C'est faire peu d'honneur aux Israélites que de les donner à leur origine pour un peuple nomade et de placer leur idéal dans le nomadisme. Sans doute, la vie sédentaire, avec ses cultures et son industrie, dispose à l'inégalité sociale ; elle peut créer le luxe du riche et des institutions où le pauvre est exploité, dépouillé. Mais le nomade, de quelque majesté poétique qu'un certain romantisme veuille parer ses moeurs, est en principe un rôdeur et un détrousseur.

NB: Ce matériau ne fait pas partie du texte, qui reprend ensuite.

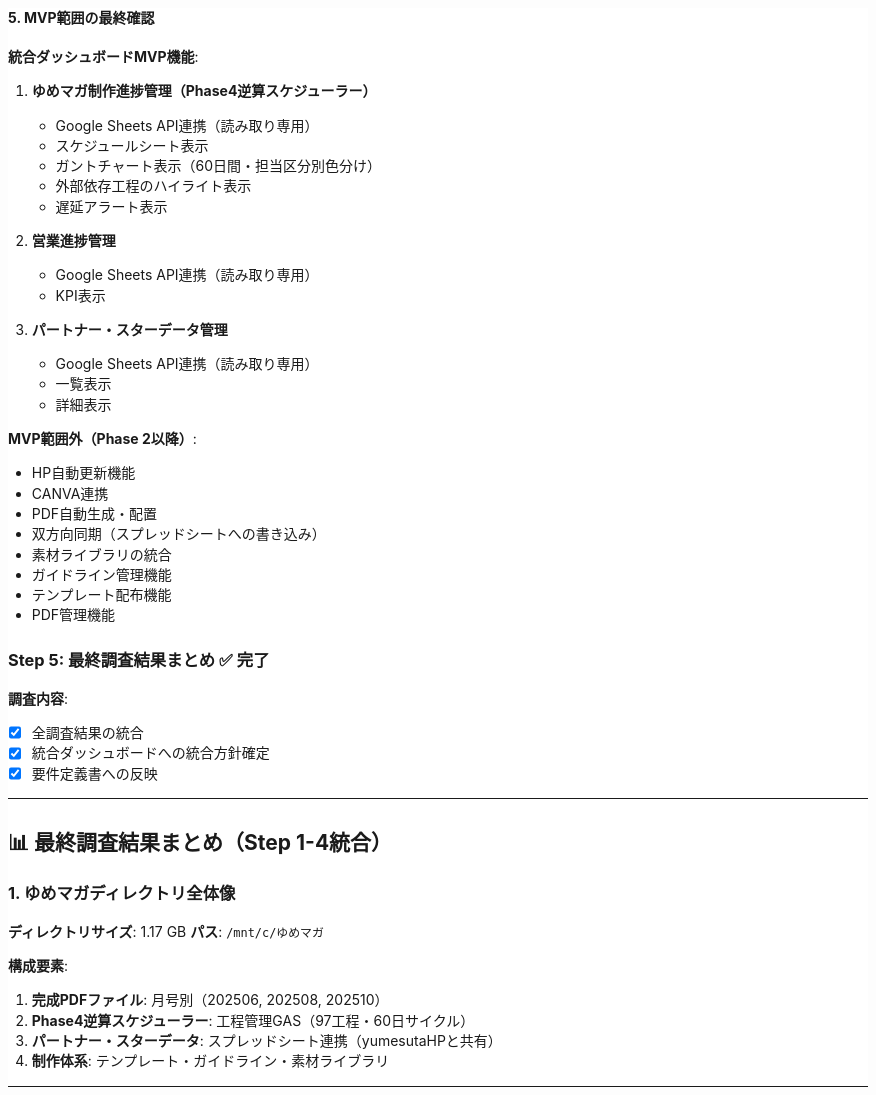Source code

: 
#### 5. MVP範囲の最終確認

**統合ダッシュボードMVP機能**:

1. **ゆめマガ制作進捗管理（Phase4逆算スケジューラー）**
   - Google Sheets API連携（読み取り専用）
   - スケジュールシート表示
   - ガントチャート表示（60日間・担当区分別色分け）
   - 外部依存工程のハイライト表示
   - 遅延アラート表示

2. **営業進捗管理**
   - Google Sheets API連携（読み取り専用）
   - KPI表示

3. **パートナー・スターデータ管理**
   - Google Sheets API連携（読み取り専用）
   - 一覧表示
   - 詳細表示

**MVP範囲外（Phase 2以降）**:
- HP自動更新機能
- CANVA連携
- PDF自動生成・配置
- 双方向同期（スプレッドシートへの書き込み）
- 素材ライブラリの統合
- ガイドライン管理機能
- テンプレート配布機能
- PDF管理機能

### Step 5: 最終調査結果まとめ ✅ 完了
**調査内容**:
- [x] 全調査結果の統合
- [x] 統合ダッシュボードへの統合方針確定
- [x] 要件定義書への反映

---

## 📊 最終調査結果まとめ（Step 1-4統合）

### 1. ゆめマガディレクトリ全体像

**ディレクトリサイズ**: 1.17 GB
**パス**: `/mnt/c/ゆめマガ`

**構成要素**:
1. **完成PDFファイル**: 月号別（202506, 202508, 202510）
2. **Phase4逆算スケジューラー**: 工程管理GAS（97工程・60日サイクル）
3. **パートナー・スターデータ**: スプレッドシート連携（yumesutaHPと共有）
4. **制作体系**: テンプレート・ガイドライン・素材ライブラリ

---
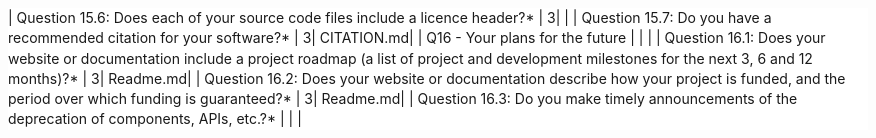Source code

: | Question 15.6: Does each of your source code files include a licence header?\*                                                                                                                                                                                                                                                                                                                                      |      3|          |
| Question 15.7: Do you have a recommended citation for your software?\*                                                                                                                                                                                                                                                                                                                                              |       3|          CITATION.md|
| Q16 - Your plans for the future                                                                                                                                                                                                                                                                                                                                                                                     |       |          |
| Question 16.1: Does your website or documentation include a project roadmap (a list of project and development milestones for the next 3, 6 and 12 months)?\*                                                                                                                                                                                                                                                       |       3|          Readme.md|
| Question 16.2: Does your website or documentation describe how your project is funded, and the period over which funding is guaranteed?\*                                                                                                                                                                                                                                                                           |      3|          Readme.md|
| Question 16.3: Do you make timely announcements of the deprecation of components, APIs, etc.?\*                                                                                                                                                                                                                                                                                                                     |       |          |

C'est l'homme des razzias qui, tout en poussant devant lui ses troupeaux, jette un regard d'envie sur les cultures d'autrui et, quand il le peut, s'empare de la farine sans avoir semé le blé. Vivant de trafic et surtout de rapines, il rançonne au besoin le cultivateur sous prétexte d'assurer sa nourriture. Son développement intellectuel a été au demeurant fort exagéré. Il n'a pas de littérature ; l'écriture elle-même n'était pour ainsi dire pas utilisée dans son milieu.

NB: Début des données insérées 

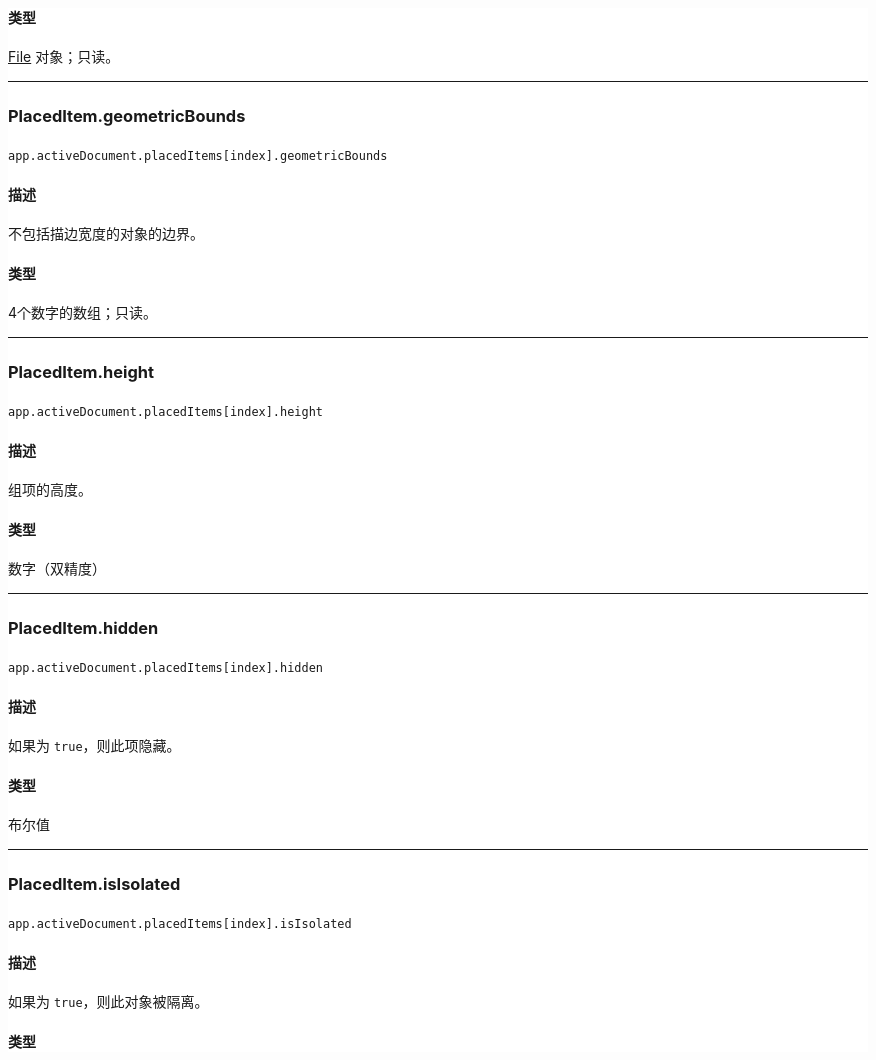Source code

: #### 类型

[File](https://extendscript.docsforadobe.dev/file-system-access/file-object/) 对象；只读。

---

### PlacedItem.geometricBounds

`app.activeDocument.placedItems[index].geometricBounds`

#### 描述

不包括描边宽度的对象的边界。

#### 类型

4个数字的数组；只读。

---

### PlacedItem.height

`app.activeDocument.placedItems[index].height`

#### 描述

组项的高度。

#### 类型

数字（双精度）

---

### PlacedItem.hidden

`app.activeDocument.placedItems[index].hidden`

#### 描述

如果为 `true`，则此项隐藏。

#### 类型

布尔值

---

### PlacedItem.isIsolated

`app.activeDocument.placedItems[index].isIsolated`

#### 描述

如果为 `true`，则此对象被隔离。

#### 类型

Au temps d'Israël, les confins du désert arabique étaient infestés de nomades. Sur plus d'un point du territoire, ils faisaient la loi. Le livre des Juges nous édifie à leur sujet (Jug 6:3,11). Il nous montre en même temps que le nomade, c'était, non pas Israël, mais ses adversaires. Les critiques qui, tout en posant en principe que les Hébreux étaient des nomades, donnent une importance qui nous paraît excessive au caractère ethnique des récits touchant les patriarches, devraient, semble-t-il, tirer enseignement du fait que l'opposition d'Ismaël et d'Isaac et, un peu plus tard, celle d'Ésaü et de Jacob marquent très clairement que le caractère des Hébreux était d'avoir des goûts et des moeurs sédentaires, contrairement aux habitudes nomades de certains de leurs parents.

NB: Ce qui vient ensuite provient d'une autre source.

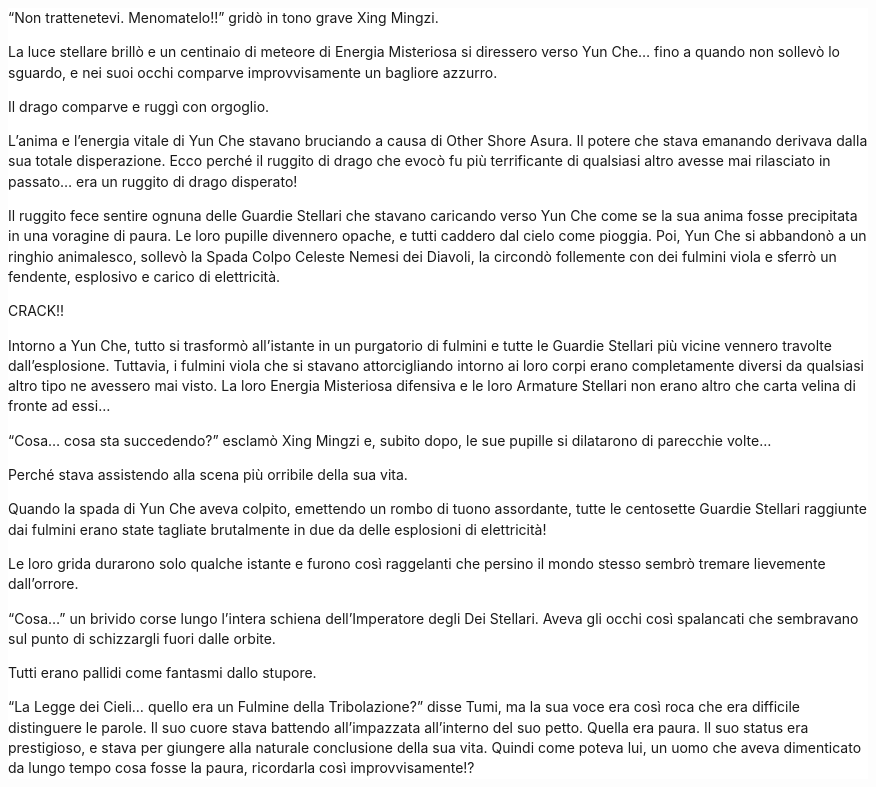 
“Non trattenetevi. Menomatelo!!” gridò in tono grave Xing Mingzi.


La luce stellare brillò e un centinaio di meteore di Energia Misteriosa si diressero verso Yun Che… fino a quando non sollevò lo sguardo, e nei suoi occhi comparve improvvisamente un bagliore azzurro.


Il drago comparve e ruggì con orgoglio.


L’anima e l’energia vitale di Yun Che stavano bruciando a causa di Other Shore Asura. Il potere che stava emanando derivava dalla sua totale disperazione. Ecco perché il ruggito di drago che evocò fu più terrificante di qualsiasi altro avesse mai rilasciato in passato… era un ruggito di drago disperato!


Il ruggito fece sentire ognuna delle Guardie Stellari che stavano caricando verso Yun Che come se la sua anima fosse precipitata in una voragine di paura. Le loro pupille divennero opache, e tutti caddero dal cielo come pioggia. Poi, Yun Che si abbandonò a un ringhio animalesco, sollevò la Spada Colpo Celeste Nemesi dei Diavoli, la circondò follemente con dei fulmini viola e sferrò un fendente, esplosivo e carico di elettricità.


CRACK!!


Intorno a Yun Che, tutto si trasformò all’istante in un purgatorio di fulmini e tutte le Guardie Stellari più vicine vennero travolte dall’esplosione. Tuttavia, i fulmini viola che si stavano attorcigliando intorno ai loro corpi erano completamente diversi da qualsiasi altro tipo ne avessero mai visto. La loro Energia Misteriosa difensiva e le loro Armature Stellari non erano altro che carta velina di fronte ad essi…


“Cosa… cosa sta succedendo?” esclamò Xing Mingzi e, subito dopo, le sue pupille si dilatarono di parecchie volte…


Perché stava assistendo alla scena più orribile della sua vita.


Quando la spada di Yun Che aveva colpito, emettendo un rombo di tuono assordante, tutte le centosette Guardie Stellari raggiunte dai fulmini erano state tagliate brutalmente in due da delle esplosioni di elettricità!


Le loro grida durarono solo qualche istante e furono così raggelanti che persino il mondo stesso sembrò tremare lievemente dall’orrore.


“Cosa…” un brivido corse lungo l’intera schiena dell’Imperatore degli Dei Stellari. Aveva gli occhi così spalancati che sembravano sul punto di schizzargli fuori dalle orbite.


Tutti erano pallidi come fantasmi dallo stupore.


“La Legge dei Cieli… quello era un Fulmine della Tribolazione?” disse Tumi, ma la sua voce era così roca che era difficile distinguere le parole. Il suo cuore stava battendo all’impazzata all’interno del suo petto. Quella era paura. Il suo status era prestigioso, e stava per giungere alla naturale conclusione della sua vita. Quindi come poteva lui, un uomo che aveva dimenticato da lungo tempo cosa fosse la paura, ricordarla così improvvisamente!?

L'obligation d'errer à l'aventure--de marcher par la foi--a été dans l'histoire d'Israël un accident, non une règle ; une discipline, non un trait d'atavisme. Abraham était sorti d'Ur en Caldée. Le passé de sa famille n'avait donc rien à faire avec le nomadisme, fort éloigné des moeurs de Soumir et d'Akkad aux cités prospères, aux terres fécondes où l'on poussa à un rare degré la science des irrigations. Caran, où se fixa Nacor, frère d'Abraham, et d'où Isaac tira sa femme (Ge 24:10), était une ville importante. C'est dans la banlieue de Caran (Ge 20,4) que Jacob rencontra Rachel, fille de Laban ; grand propriétaire de troupeaux, mais aussi grand moissonneur (Ge 30:14), Laban n'était nullement nomade.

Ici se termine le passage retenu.